The English - Romance NP database at the UofI Computational Semantics Lab (given in class) consists of a set of English NPs translated in five Romance languages: Spanish (Es), French (Fr), Italian (It), Portuguese (Port), and Romanian (Ro). Each NP was extracted in context from a text collection including works by J. Steinbeck and H.G. Wells. Here are some examples of entries in this database:
LPE-1*story#1/1 of pearl#1/2*historia de la perla*storia della perla* histoire de la perle* história da pérola*istoria perlei*TOPIC
LPE-9*wash#1/1 of light#4/2*baño de luz* scia di luce* rai de lumiESC.AESCNhre* banho de luz *baie de lumina*P-W
LPE-10*turning#1/1 of twigs#1/2*búsqueda entre ramitas* rivoltare di ramoscelli* retourner des brindilles*giro dos galhos*intoarcerea ramurilor*THEME
LPE-10*bits#2/2 of wood#1/1*pedacitos de madera* pezzi di legno* morceaux de bois* pedaços de madeira*bucati de lemn*P-W
Notice that the NP instances in each of the six languages in the database considered are either of the type "N N" or "N P N".
The fields are separated by stars, *. They are:
The English NP field has the following format:
noun1#sense/i [preposition] noun2#sense/j
where i and j can be either 1 or 2 indicating the position of the semantic argument in the NP instance (note that the preposition might be missing). For example, in the NP instance chair#1/2 arm#1/1 which encodes a part-whole relation (P-W), the noun chair indicates the whole (and thus is labeled as 2), and the noun arm encoded the part (and is labeled as 1).
Problem:
Write a shell script containing a combination of UNIX and AWK commands of your choice that will give the answer to the following questions. The shell script should be executed only once and output (to standard output, unless mentioned otherwise):
the number of English NP instances in the file;
the number of unique English NPs (consider for this the entire field $2);
the list of unique semantic relations considered in this database (store it in "sr.uniq.txt");
the frequency of each semantic relation in the database with the following format: Semantic_relation frequency
(store this in "sr-freq.txt");
the three most frequent semantic relations in the database;
the number of English NPs of the type "N P N";
the list of English prepositions (P) in the "N P N" types (store it in "preps.en");
the list of unique English prepositions found in the NP instances per semantic relation. Thus, each list will be stored in a file "preps.[sr]", where [sr] refers to the corresponding semantic relation. Do this for the following relations only: P-W and CAUSE.

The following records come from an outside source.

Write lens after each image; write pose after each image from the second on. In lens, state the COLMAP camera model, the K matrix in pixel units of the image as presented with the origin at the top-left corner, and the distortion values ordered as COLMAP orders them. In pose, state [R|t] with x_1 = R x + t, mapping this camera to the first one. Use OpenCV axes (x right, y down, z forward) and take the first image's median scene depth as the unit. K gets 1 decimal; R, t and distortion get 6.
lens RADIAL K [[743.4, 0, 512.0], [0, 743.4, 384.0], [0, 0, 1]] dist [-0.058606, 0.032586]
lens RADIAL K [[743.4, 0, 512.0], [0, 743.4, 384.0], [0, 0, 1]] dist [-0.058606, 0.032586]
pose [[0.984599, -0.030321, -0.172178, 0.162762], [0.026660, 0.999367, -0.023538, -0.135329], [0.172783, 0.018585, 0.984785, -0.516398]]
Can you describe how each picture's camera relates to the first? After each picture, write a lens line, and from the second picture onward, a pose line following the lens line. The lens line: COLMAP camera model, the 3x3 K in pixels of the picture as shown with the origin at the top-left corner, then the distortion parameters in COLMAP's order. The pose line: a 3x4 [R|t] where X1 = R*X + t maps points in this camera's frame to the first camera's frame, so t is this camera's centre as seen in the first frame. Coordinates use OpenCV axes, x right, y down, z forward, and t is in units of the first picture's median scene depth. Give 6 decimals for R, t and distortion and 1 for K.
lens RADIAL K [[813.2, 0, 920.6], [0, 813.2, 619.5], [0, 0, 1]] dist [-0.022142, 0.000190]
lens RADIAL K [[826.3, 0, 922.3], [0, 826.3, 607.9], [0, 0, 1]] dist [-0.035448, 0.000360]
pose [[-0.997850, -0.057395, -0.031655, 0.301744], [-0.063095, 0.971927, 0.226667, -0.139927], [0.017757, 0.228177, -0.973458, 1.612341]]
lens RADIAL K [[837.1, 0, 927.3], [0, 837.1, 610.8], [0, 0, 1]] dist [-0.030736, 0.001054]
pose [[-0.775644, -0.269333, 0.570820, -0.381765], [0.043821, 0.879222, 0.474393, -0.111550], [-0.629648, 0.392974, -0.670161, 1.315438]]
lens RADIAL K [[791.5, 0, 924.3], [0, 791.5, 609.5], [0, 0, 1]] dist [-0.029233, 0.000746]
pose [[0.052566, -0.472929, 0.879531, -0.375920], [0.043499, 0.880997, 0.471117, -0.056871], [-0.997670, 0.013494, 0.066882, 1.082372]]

the number of polysemous English nouns (a polysemous noun is a noun which has more than one sense; count only those which you know are ambiguous as given by the sense annotations in the cluvi.NPs.txt file); don't count the ambiguous words twice;
which of the five Romance languages has the most "N N" instances (e.g., those NPs which consist of only two consecutive nouns)?
Extra-credit question:
If we consider as default argument position "noun1#sense/1 noun2#sense/2", how many English NP instances encoding P-W have the arguments in reverse order (e.g., "../2 ../1")? Print all these lines in the file "reverse-arg.p-w".